Copy out, exactly as written, only the line containing "If someone sends" and the lines after it through the end of the records.

- [MATERIAL SUPPLIED]:
++++++++++++++++++++

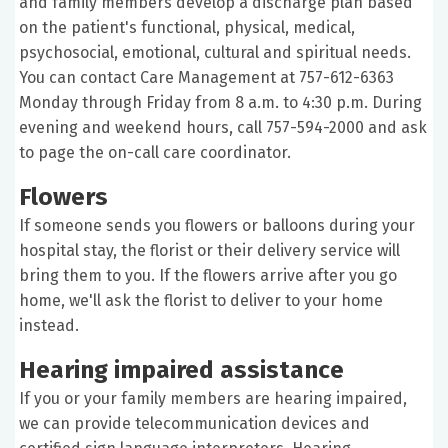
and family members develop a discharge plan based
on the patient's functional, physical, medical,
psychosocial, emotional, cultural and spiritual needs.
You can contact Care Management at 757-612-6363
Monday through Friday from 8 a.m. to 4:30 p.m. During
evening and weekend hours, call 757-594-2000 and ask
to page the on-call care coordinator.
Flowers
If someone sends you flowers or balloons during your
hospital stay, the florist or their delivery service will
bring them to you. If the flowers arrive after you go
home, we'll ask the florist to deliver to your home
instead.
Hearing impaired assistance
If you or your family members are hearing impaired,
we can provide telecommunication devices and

++++++++++++++++++++

- [SOLVED EXERCISE]:
If someone sends you flowers or balloons during your
hospital stay, the florist or their delivery service will
bring them to you. If the flowers arrive after you go
home, we'll ask the florist to deliver to your home
instead.
Hearing impaired assistance
If you or your family members are hearing impaired,
we can provide telecommunication devices and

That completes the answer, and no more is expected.